• _Instruction_
Within the entries below, the lines from the one with "New, SNW: 0.1 -> 0.096" through the one with "Übernachtungen, St. Anton: 900000 -> 1300000" are to be set down exactly, both ends kept.

• _Extracted records_
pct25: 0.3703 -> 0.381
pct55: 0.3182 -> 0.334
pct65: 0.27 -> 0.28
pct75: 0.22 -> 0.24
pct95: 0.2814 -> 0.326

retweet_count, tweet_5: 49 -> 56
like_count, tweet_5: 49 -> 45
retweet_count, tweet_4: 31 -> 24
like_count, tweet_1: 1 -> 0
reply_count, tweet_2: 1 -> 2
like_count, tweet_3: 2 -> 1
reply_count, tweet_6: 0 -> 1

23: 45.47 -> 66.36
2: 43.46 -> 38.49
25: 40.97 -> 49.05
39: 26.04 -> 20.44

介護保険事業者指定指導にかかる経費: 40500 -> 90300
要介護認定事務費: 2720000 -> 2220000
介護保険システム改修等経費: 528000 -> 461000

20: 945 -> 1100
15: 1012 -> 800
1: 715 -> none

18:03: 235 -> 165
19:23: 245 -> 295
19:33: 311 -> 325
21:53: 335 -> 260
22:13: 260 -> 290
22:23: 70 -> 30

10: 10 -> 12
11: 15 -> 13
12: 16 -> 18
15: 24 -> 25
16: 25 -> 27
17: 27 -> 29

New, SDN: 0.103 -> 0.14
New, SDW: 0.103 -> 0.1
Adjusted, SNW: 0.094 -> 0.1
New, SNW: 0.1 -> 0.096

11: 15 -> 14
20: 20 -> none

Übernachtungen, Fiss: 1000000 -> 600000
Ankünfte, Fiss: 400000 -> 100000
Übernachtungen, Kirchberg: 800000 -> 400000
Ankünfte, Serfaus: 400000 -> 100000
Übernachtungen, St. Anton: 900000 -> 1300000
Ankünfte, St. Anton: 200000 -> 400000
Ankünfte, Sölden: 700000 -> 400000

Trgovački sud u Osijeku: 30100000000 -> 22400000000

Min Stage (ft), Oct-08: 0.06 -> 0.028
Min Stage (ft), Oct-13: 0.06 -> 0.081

• _Exercise answer_
New, SNW: 0.1 -> 0.096

11: 15 -> 14
20: 20 -> none

Übernachtungen, Fiss: 1000000 -> 600000
Ankünfte, Fiss: 400000 -> 100000
Übernachtungen, Kirchberg: 800000 -> 400000
Ankünfte, Serfaus: 400000 -> 100000
Übernachtungen, St. Anton: 900000 -> 1300000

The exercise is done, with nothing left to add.